§ Materials provided:
══════════════════════════════
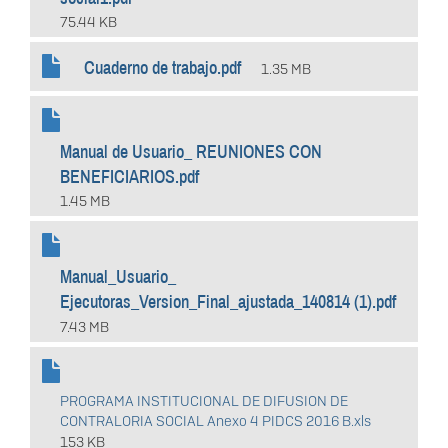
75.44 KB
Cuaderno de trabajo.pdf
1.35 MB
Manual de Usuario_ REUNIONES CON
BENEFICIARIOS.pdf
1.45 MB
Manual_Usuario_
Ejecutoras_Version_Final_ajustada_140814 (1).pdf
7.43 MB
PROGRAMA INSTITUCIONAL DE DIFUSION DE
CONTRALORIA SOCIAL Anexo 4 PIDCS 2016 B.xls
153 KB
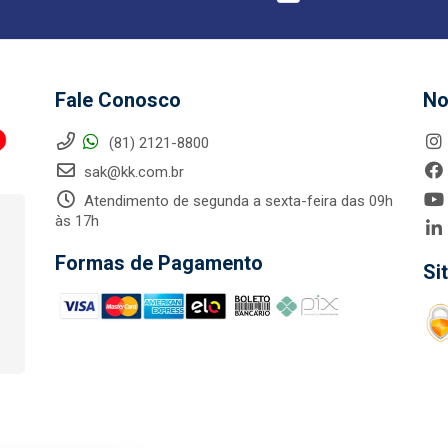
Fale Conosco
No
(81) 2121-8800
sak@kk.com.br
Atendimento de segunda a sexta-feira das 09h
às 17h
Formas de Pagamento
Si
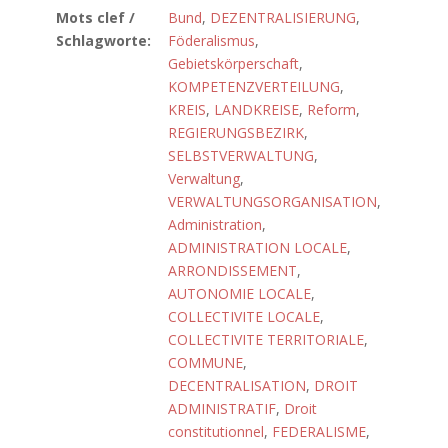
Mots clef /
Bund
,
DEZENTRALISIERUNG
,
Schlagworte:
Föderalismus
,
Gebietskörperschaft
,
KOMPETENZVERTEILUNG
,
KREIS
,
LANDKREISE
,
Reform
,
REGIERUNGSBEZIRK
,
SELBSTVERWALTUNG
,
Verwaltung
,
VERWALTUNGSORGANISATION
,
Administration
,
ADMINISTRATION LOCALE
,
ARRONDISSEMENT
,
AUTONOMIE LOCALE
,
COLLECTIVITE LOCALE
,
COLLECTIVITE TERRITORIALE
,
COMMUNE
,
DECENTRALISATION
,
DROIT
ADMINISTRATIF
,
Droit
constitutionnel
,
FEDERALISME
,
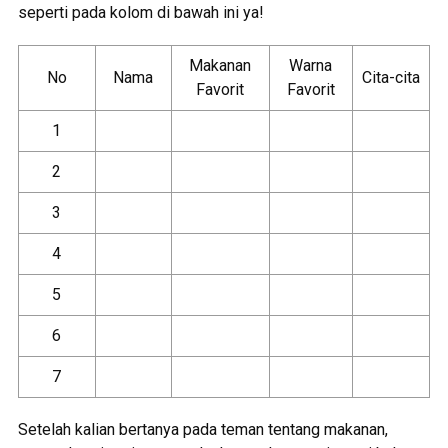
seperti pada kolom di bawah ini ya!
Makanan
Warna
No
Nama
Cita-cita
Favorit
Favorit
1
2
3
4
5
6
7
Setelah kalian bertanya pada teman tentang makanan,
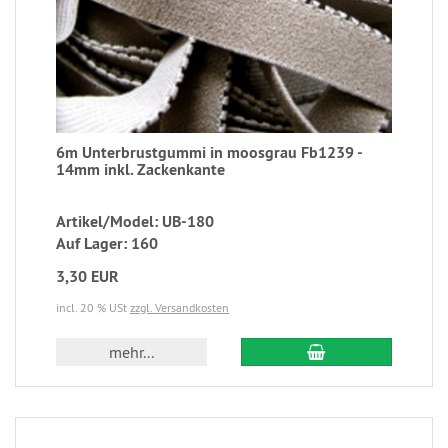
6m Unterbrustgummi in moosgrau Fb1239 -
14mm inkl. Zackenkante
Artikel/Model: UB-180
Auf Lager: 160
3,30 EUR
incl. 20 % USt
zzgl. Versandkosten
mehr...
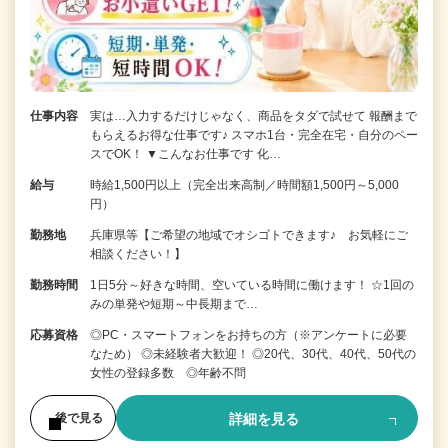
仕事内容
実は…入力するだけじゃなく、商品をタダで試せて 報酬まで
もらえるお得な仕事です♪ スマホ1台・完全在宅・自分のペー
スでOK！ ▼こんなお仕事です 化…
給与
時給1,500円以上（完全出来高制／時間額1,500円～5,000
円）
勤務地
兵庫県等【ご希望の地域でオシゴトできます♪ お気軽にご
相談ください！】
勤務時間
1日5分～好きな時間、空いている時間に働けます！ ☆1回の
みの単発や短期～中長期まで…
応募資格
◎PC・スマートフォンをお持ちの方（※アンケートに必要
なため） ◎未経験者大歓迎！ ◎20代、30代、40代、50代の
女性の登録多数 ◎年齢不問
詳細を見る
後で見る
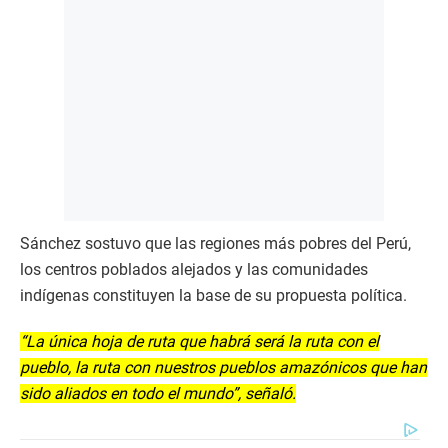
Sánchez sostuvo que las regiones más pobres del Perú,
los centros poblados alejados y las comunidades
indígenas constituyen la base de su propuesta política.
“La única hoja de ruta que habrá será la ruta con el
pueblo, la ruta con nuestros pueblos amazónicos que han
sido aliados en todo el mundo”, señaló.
══════════════════════════════
§ To do: Produce an exact copy of the lines from the line with "Formas de Pagamento" through the last line of the data above, both ends included. No pictures belong in it.

§ Finished task:
Formas de Pagamento
Si
Mots clef /
Bund
,
DEZENTRALISIERUNG
,
Schlagworte:
Föderalismus
,
Gebietskörperschaft
,
KOMPETENZVERTEILUNG
,
KREIS
,
LANDKREISE
,
Reform
,
REGIERUNGSBEZIRK
,
SELBSTVERWALTUNG
,
Verwaltung
,
VERWALTUNGSORGANISATION
,
Administration
,
ADMINISTRATION LOCALE
,
ARRONDISSEMENT
,
AUTONOMIE LOCALE
,
COLLECTIVITE LOCALE
,
COLLECTIVITE TERRITORIALE
,
COMMUNE
,
DECENTRALISATION
,
DROIT
ADMINISTRATIF
,
Droit
constitutionnel
,
FEDERALISME
,
seperti pada kolom di bawah ini ya!
Makanan
Warna
No
Nama
Cita-cita
Favorit
Favorit
1
2
3
4
5
6
7
Setelah kalian bertanya pada teman tentang makanan,
6m Unterbrustgummi in moosgrau Fb1239 -
14mm inkl. Zackenkante
Artikel/Model: UB-180
Auf Lager: 160
3,30 EUR
incl. 20 % USt
zzgl. Versandkosten
mehr...
仕事内容
実は…入力するだけじゃなく、商品をタダで試せて 報酬まで
もらえるお得な仕事です♪ スマホ1台・完全在宅・自分のペー
スでOK！ ▼こんなお仕事です 化…
給与
時給1,500円以上（完全出来高制／時間額1,500円～5,000
円）
勤務地
兵庫県等【ご希望の地域でオシゴトできます♪ お気軽にご
相談ください！】
勤務時間
1日5分～好きな時間、空いている時間に働けます！ ☆1回の
みの単発や短期～中長期まで…
応募資格
◎PC・スマートフォンをお持ちの方（※アンケートに必要
なため） ◎未経験者大歓迎！ ◎20代、30代、40代、50代の
女性の登録多数 ◎年齢不問
詳細を見る
後で見る
Sánchez sostuvo que las regiones más pobres del Perú,
los centros poblados alejados y las comunidades
indígenas constituyen la base de su propuesta política.
“La única hoja de ruta que habrá será la ruta con el
pueblo, la ruta con nuestros pueblos amazónicos que han
sido aliados en todo el mundo”, señaló.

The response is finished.